**Problem statement**
Print the data exactly. Omit the pictures.

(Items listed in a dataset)
········

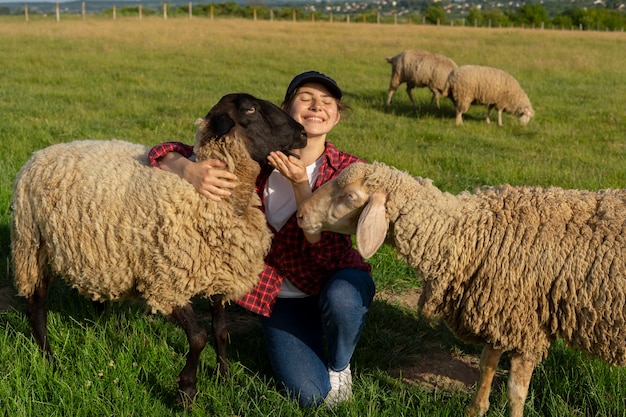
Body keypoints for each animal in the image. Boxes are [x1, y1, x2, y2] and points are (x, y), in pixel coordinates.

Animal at [11, 92, 308, 408]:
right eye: (250, 109)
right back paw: (50, 359)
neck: (208, 198)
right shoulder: (166, 282)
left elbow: (220, 331)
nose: (303, 134)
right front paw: (186, 391)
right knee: (36, 306)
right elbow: (198, 337)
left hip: (95, 254)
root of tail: (37, 154)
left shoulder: (218, 275)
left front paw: (224, 376)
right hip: (33, 246)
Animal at [296, 162, 624, 416]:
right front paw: (475, 409)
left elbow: (515, 390)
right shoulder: (496, 310)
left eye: (349, 196)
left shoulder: (524, 323)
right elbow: (486, 365)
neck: (466, 232)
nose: (300, 215)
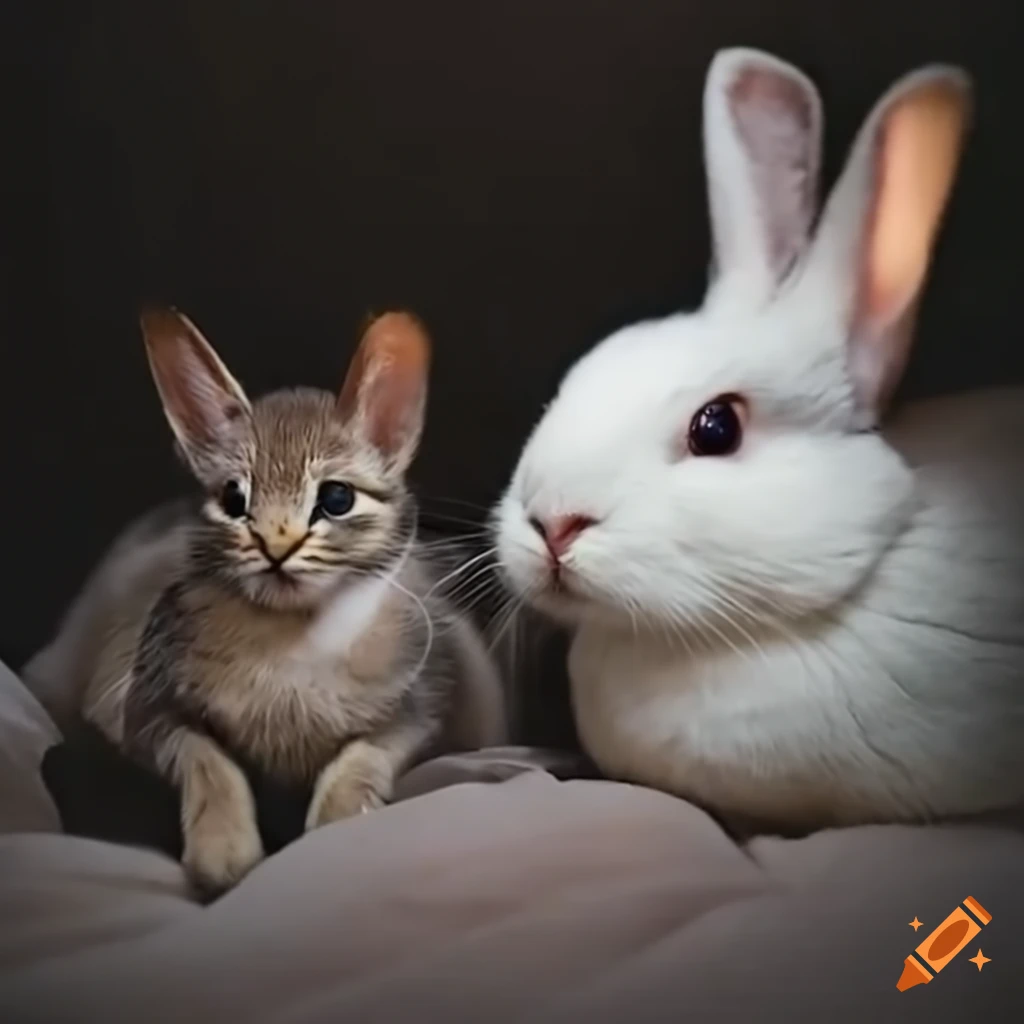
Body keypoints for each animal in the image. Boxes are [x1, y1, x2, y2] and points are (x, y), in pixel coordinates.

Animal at [25, 308, 506, 891]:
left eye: (336, 498)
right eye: (235, 498)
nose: (277, 546)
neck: (292, 646)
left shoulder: (427, 705)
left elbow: (364, 752)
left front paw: (337, 821)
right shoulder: (142, 709)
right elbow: (208, 759)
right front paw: (224, 846)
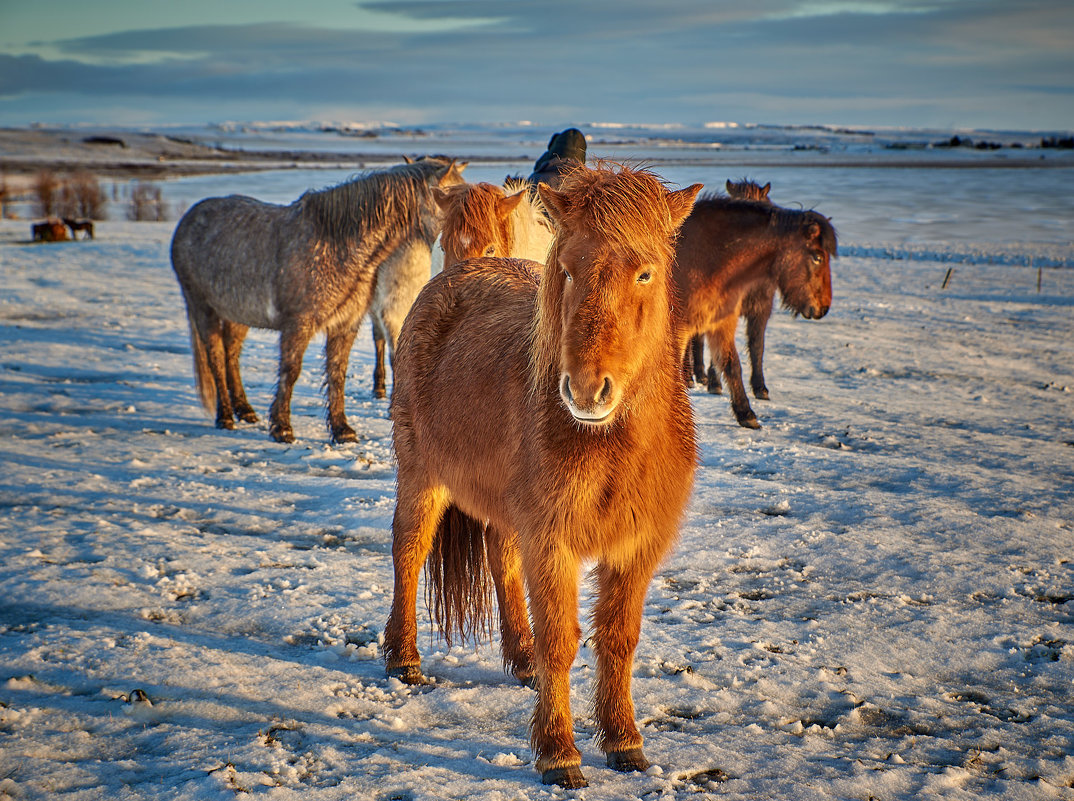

········

**Written response**
Body keypoints for each animal in the image. Boxes are [x1, y1, x2, y2] and points are (x, y), in pixel coordinates.

Animal at [11, 92, 308, 408]:
right eye: (250, 109)
right back paw: (50, 359)
neck: (208, 198)
right shoulder: (166, 282)
left elbow: (220, 331)
nose: (303, 134)
right front paw: (186, 391)
right knee: (36, 306)
right elbow: (198, 337)
left hip: (95, 254)
root of tail: (37, 154)
left shoulder: (218, 275)
left front paw: (224, 376)
right hip: (33, 246)
Animal at [296, 162, 624, 416]:
right front paw: (475, 409)
left elbow: (515, 390)
right shoulder: (496, 310)
left eye: (349, 196)
left shoulder: (524, 323)
right elbow: (486, 365)
neck: (466, 232)
nose: (300, 215)
Body keypoints for each animal in the image. Boxes are [x1, y1, x2, y2] and points are (x, y), in pixel coordinates.

Animal at [25, 308, 506, 891]:
left eye: (336, 498)
right eye: (235, 498)
nose: (277, 546)
neck: (292, 646)
left shoulder: (427, 705)
left elbow: (364, 752)
left front paw: (337, 821)
right shoulder: (142, 709)
right elbow: (208, 759)
right front paw: (224, 846)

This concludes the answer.